• _Information provided_

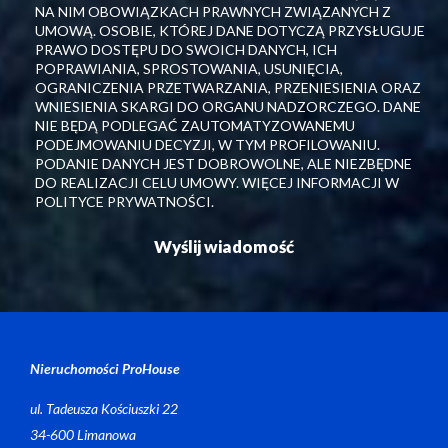
NA NIM OBOWIĄZKACH PRAWNYCH ZWIĄZANYCH Z
UMOWĄ. OSOBIE, KTÓREJ DANE DOTYCZĄ PRZYSŁUGUJE
PRAWO DOSTĘPU DO SWOICH DANYCH, ICH
POPRAWIANIA, SPROSTOWANIA, USUNIĘCIA,
OGRANICZENIA PRZETWARZANIA, PRZENIESIENIA ORAZ
WNIESIENIA SKARGI DO ORGANU NADZORCZEGO. DANE
NIE BĘDĄ PODLEGAĆ ZAUTOMATYZOWANEMU
PODEJMOWANIU DECYZJI, W TYM PROFILOWANIU.
PODANIE DANYCH JEST DOBROWOLNE, ALE NIEZBĘDNE
DO REALIZACJI CELU UMOWY. WIĘCEJ INFORMACJI W
POLITYCE PRYWATNOŚCI.
Nieruchomości ProHouse
ul. Tadeusza Kościuszki 22
34-600 Limanowa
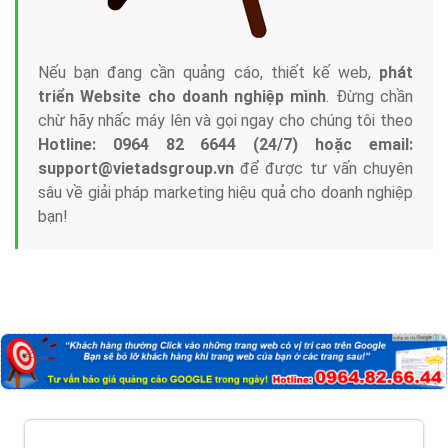
Nếu bạn đang cần quảng cáo, thiết kế web,
phát
triển Website cho doanh nghiệp mình
. Đừng chần
chừ hãy nhấc máy lên và gọi ngay cho chúng tôi theo
Hotline: 0964 82 6644 (24/7) hoặc email:
support@vietadsgroup.vn
để được tư vấn chuyên
sâu về giải pháp marketing hiệu quả cho doanh nghiệp
bạn!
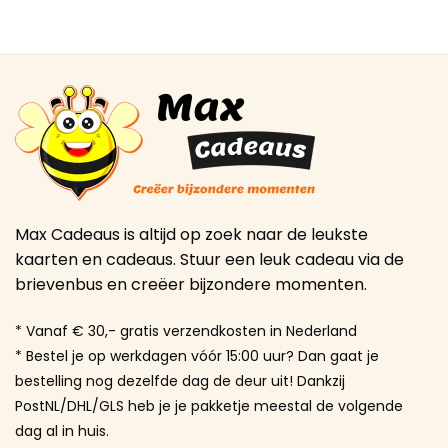
Max Cadeaus is altijd op zoek naar de leukste
kaarten en cadeaus. Stuur een leuk cadeau via de
brievenbus en creëer bijzondere momenten.
* Vanaf € 30,- gratis verzendkosten in Nederland
* Bestel je op werkdagen vóór 15:00 uur? Dan gaat je
bestelling nog dezelfde dag de deur uit! Dankzij
PostNL/DHL/GLS heb je je pakketje meestal de volgende
dag al in huis.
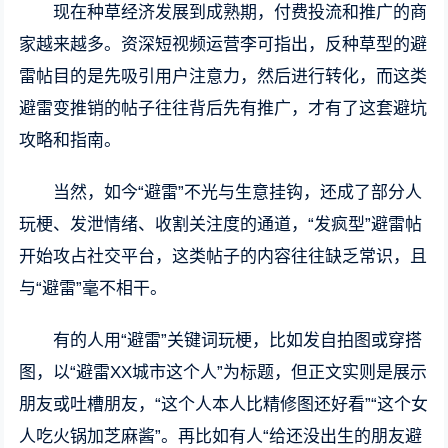
现在种草经济发展到成熟期，付费投流和推广的商
家越来越多。资深短视频运营李可指出，反种草型的避
雷帖目的是先吸引用户注意力，然后进行转化，而这类
避雷变推销的帖子往往背后先有推广，才有了这套避坑
攻略和指南。
当然，如今“避雷”不光与生意挂钩，还成了部分人
玩梗、发泄情绪、收割关注度的通道，“发疯型”避雷帖
开始攻占社交平台，这类帖子的内容往往缺乏常识，且
与“避雷”毫不相干。
有的人用“避雷”关键词玩梗，比如发自拍图或穿搭
图，以“避雷XX城市这个人”为标题，但正文实则是展示
朋友或吐槽朋友，“这个人本人比精修图还好看”“这个女
人吃火锅加芝麻酱”。再比如有人“给还没出生的朋友避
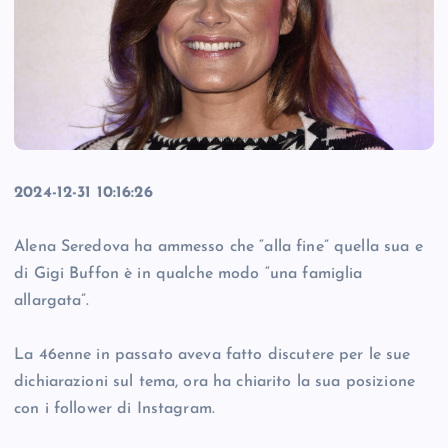
2024-12-31 10:16:26
Alena Seredova ha ammesso che “alla fine” quella sua e
di Gigi Buffon è in qualche modo “una famiglia
allargata”.
La 46enne in passato aveva fatto discutere per le sue
dichiarazioni sul tema, ora ha chiarito la sua posizione
con i follower di Instagram.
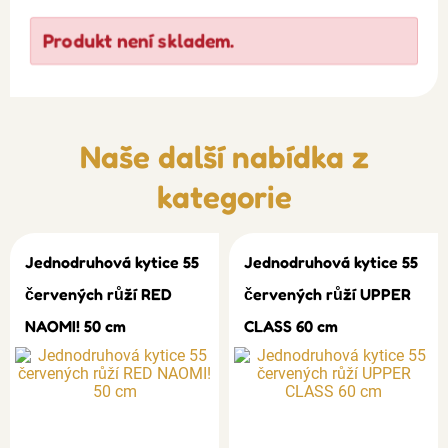
Produkt není skladem.
Naše další nabídka z
kategorie
Jednodruhová kytice 55
Jednodruhová kytice 55
červených růží RED
červených růží UPPER
NAOMI! 50 cm
CLASS 60 cm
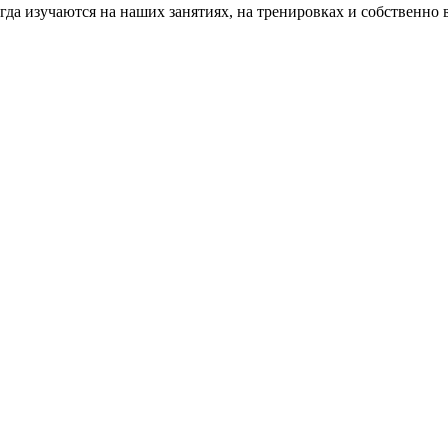
гда изучаются на наших занятиях, на тренировках и собственно 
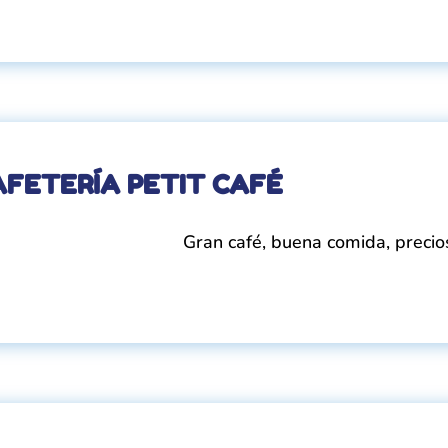
AFETERÍA PETIT CAFÉ
Gran café, buena comida, precio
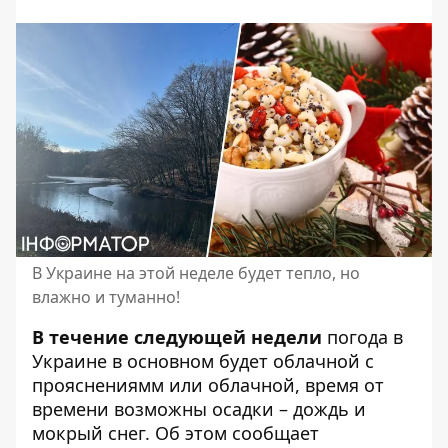
В Украине на этой неделе будет тепло, но
влажно и туманно!
В течение следующей недели
погода в
Украине
в основном будет облачной с
прояснениямм или облачной, время от
времени возможны осадки – дождь и
мокрый снег. Об этом сообщает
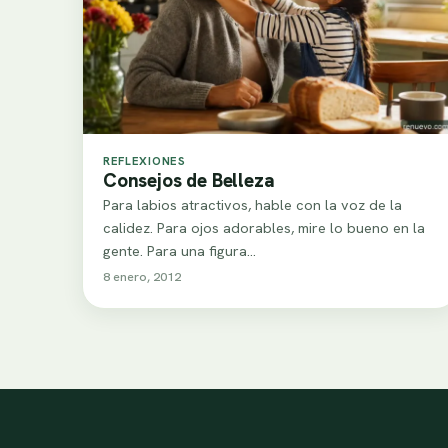
REFLEXIONES
Consejos de Belleza
Para labios atractivos, hable con la voz de la
calidez. Para ojos adorables, mire lo bueno en la
gente. Para una figura…
8 enero, 2012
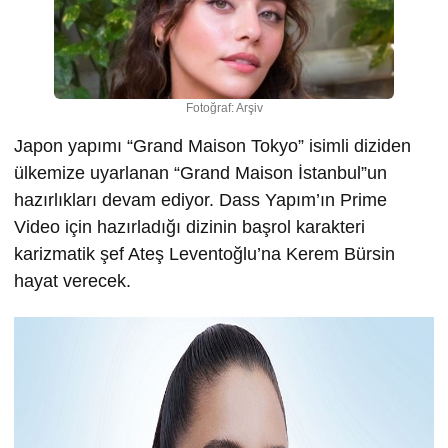
Fotoğraf: Arşiv
Japon yapımı “Grand Maison Tokyo” isimli diziden
ülkemize uyarlanan “Grand Maison İstanbul”un
hazırlıkları devam ediyor. Dass Yapım’ın Prime
Video için hazırladığı dizinin başrol karakteri
karizmatik şef Ateş Leventoğlu’na Kerem Bürsin
hayat verecek.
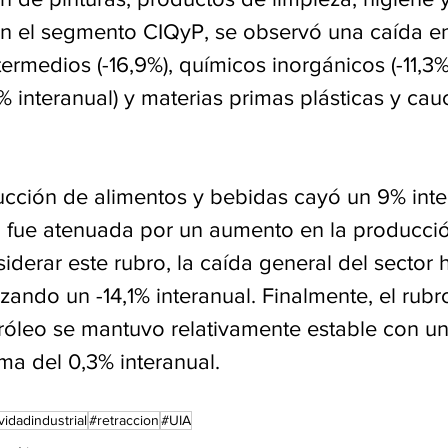
n el segmento CIQyP, se observó una caída e
ermedios (-16,9%), químicos inorgánicos (-11,3%)
 interanual) y materias primas plásticas y cauc
cción de alimentos y bebidas cayó un 9% inter
 fue atenuada por un aumento en la producció
siderar este rubro, la caída general del sector 
ando un -14,1% interanual. Finalmente, el rubr
tróleo se mantuvo relativamente estable con un
ma del 0,3% interanual.
vidadindustrial
#retraccion
#UIA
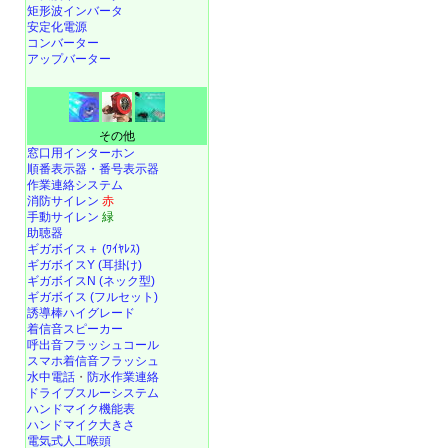
矩形波インバータ
安定化電源
コンバーター
アップバーター
その他
窓口用インターホン
順番表示器・番号表示器
作業連絡システム
消防サイレン
赤
手動サイレン
緑
助聴器
ギガボイス＋ (ﾜｲﾔﾚｽ)
ギガボイスY (耳掛け)
ギガボイスN (ネック型)
ギガボイス (フルセット)
誘導棒ハイグレード
着信音スピーカー
呼出音フラッシュコール
スマホ着信音フラッシュ
水中電話
・
防水作業連絡
ドライブスルーシステム
ハンドマイク機能表
ハンドマイク大きさ
電気式人工喉頭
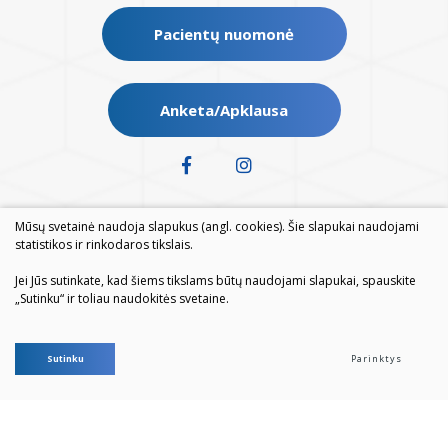
Pacientų nuomonė
Anketa/Apklausa
Mūsų svetainė naudoja slapukus (angl. cookies). Šie slapukai naudojami
statistikos ir rinkodaros tikslais.
Jei Jūs sutinkate, kad šiems tikslams būtų naudojami slapukai, spauskite
„Sutinku“ ir toliau naudokitės svetaine.
© 2026. Visos teisės saugomos
Sutinku
Parinktys
Duomenų apsauga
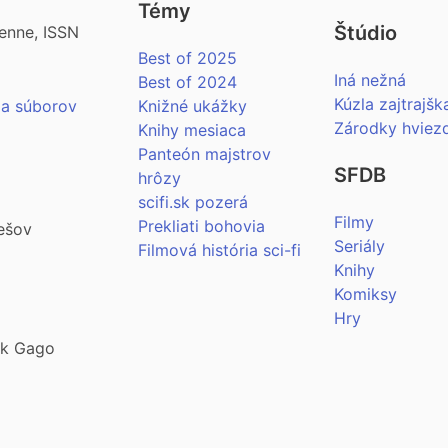
Témy
Štúdio
enne, ISSN
Best of 2025
Iná nežná
Best of 2024
Kúzla zajtrajšk
ia súborov
Knižné ukážky
Zárodky hviez
Knihy mesiaca
Panteón majstrov
SFDB
hrôzy
scifi.sk pozerá
Filmy
Prekliati bohovia
ešov
Seriály
Filmová história sci-fi
Knihy
Komiksy
Hry
šek Gago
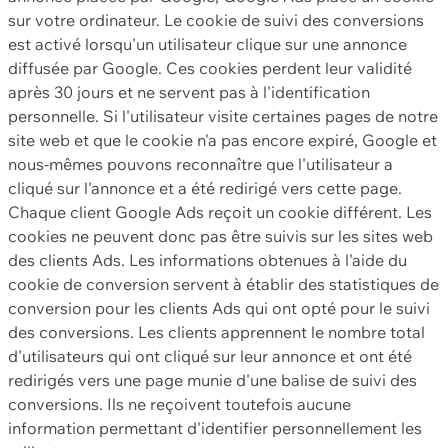
sur votre ordinateur. Le cookie de suivi des conversions
est activé lorsqu'un utilisateur clique sur une annonce
diffusée par Google. Ces cookies perdent leur validité
après 30 jours et ne servent pas à l'identification
personnelle. Si l'utilisateur visite certaines pages de notre
site web et que le cookie n'a pas encore expiré, Google et
nous-mêmes pouvons reconnaître que l'utilisateur a
cliqué sur l'annonce et a été redirigé vers cette page.
Chaque client Google Ads reçoit un cookie différent. Les
cookies ne peuvent donc pas être suivis sur les sites web
des clients Ads. Les informations obtenues à l'aide du
cookie de conversion servent à établir des statistiques de
conversion pour les clients Ads qui ont opté pour le suivi
des conversions. Les clients apprennent le nombre total
d'utilisateurs qui ont cliqué sur leur annonce et ont été
redirigés vers une page munie d'une balise de suivi des
conversions. Ils ne reçoivent toutefois aucune
information permettant d'identifier personnellement les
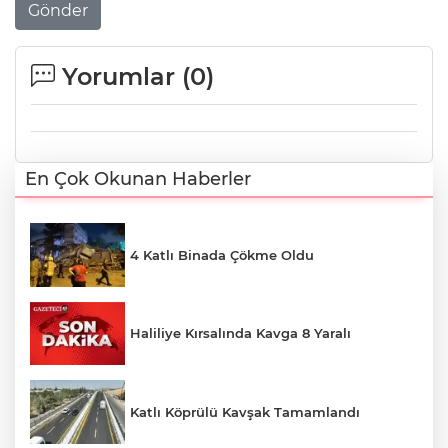
Gönder
Yorumlar (
0
)
En Çok Okunan Haberler
4 Katlı Binada Çökme Oldu
Haliliye Kırsalında Kavga 8 Yaralı
Katlı Köprülü Kavşak Tamamlandı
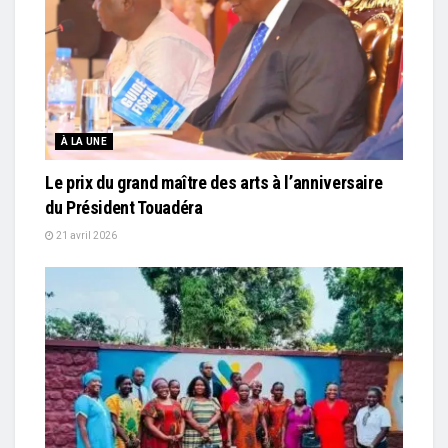
À LA UNE
Le prix du grand maître des arts à l’anniversaire
du Président Touadéra
21 avril 2026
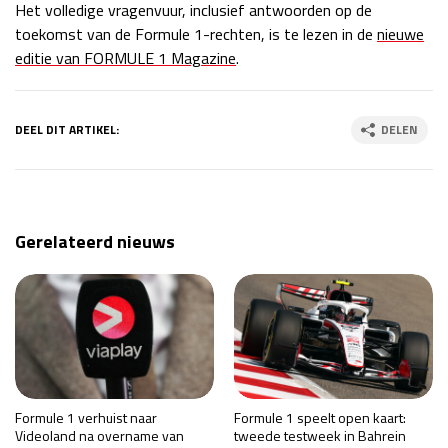
Het volledige vragenvuur, inclusief antwoorden op de
toekomst van de Formule 1-rechten, is te lezen in de
nieuwe
editie van FORMULE 1 Magazine
.
DEEL DIT ARTIKEL:
DELEN
Gerelateerd nieuws
Formule 1 verhuist naar
Formule 1 speelt open kaart:
Videoland na overname van
tweede testweek in Bahrein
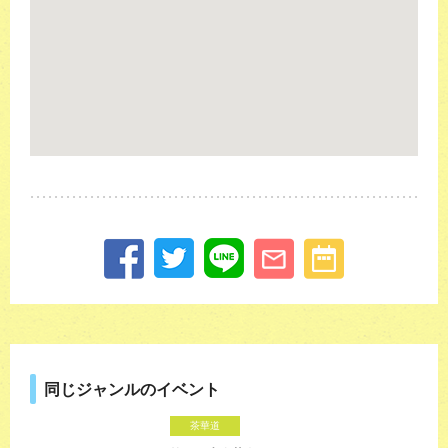
同じジャンルのイベント
茶華道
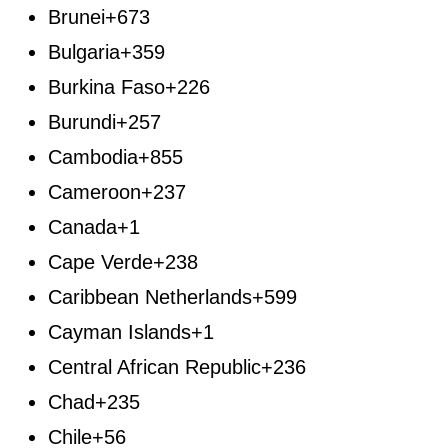
Brunei
+673
Bulgaria
+359
Burkina Faso
+226
Burundi
+257
Cambodia
+855
Cameroon
+237
Canada
+1
Cape Verde
+238
Caribbean Netherlands
+599
Cayman Islands
+1
Central African Republic
+236
Chad
+235
Chile
+56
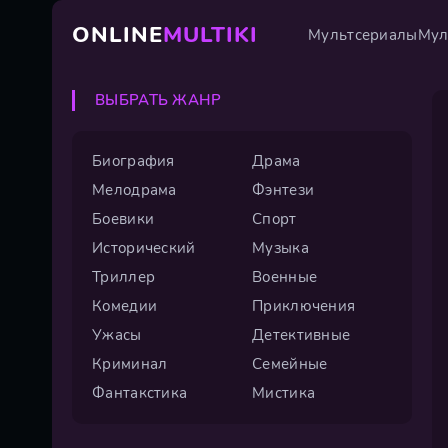
ONLINE
MULTIKI
Мультсериалы
Мул
ВЫБРАТЬ ЖАНР
Биография
Драма
Мелодрама
Фэнтези
Боевики
Спорт
Исторический
Музыка
Триллер
Военные
Комедии
Приключения
Ужасы
Детективные
Криминал
Семейные
Фантакстика
Мистика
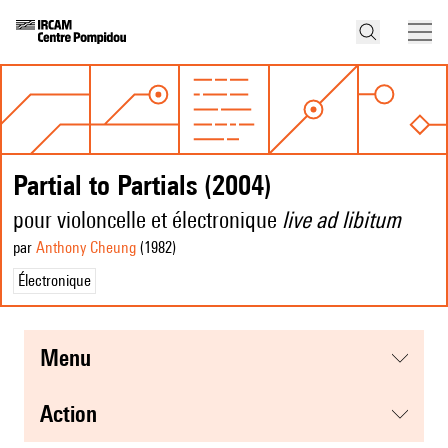
Partial to Partials (2004)
pour violoncelle et électronique
live ad libitum
par
Anthony Cheung
(1982
)
Électronique
menu
action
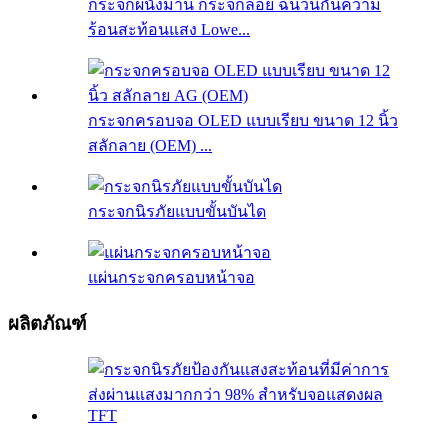
กระจกผนังม่าน กระจกลอย ฉนวนกันความ
ร้อนสะท้อนแสง Lowe...
กระจกครอบจอ OLED แบบเรียบ ขนาด 12 นิ้ว
สลักลาย (OEM) ...
กระจกนิรภัยแบบขั้นบันได
แผ่นกระจกครอบหน้าจอ
ผลิตภัณฑ์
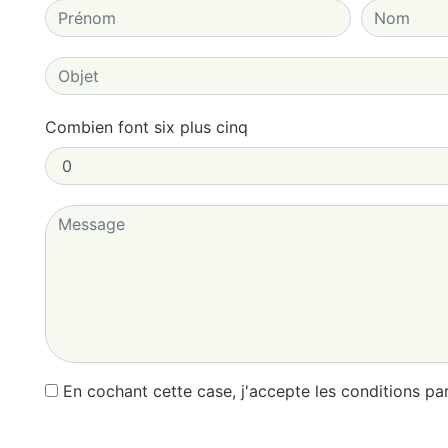
Combien font six plus cinq
En cochant cette case, j'accepte les conditions par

• _What to produce_
Pull out each line of the records that contains the word "slapukai".

• _Answer_
Mūsų svetainė naudoja slapukus (angl. cookies). Šie slapukai naudojami
Jei Jūs sutinkate, kad šiems tikslams būtų naudojami slapukai, spauskite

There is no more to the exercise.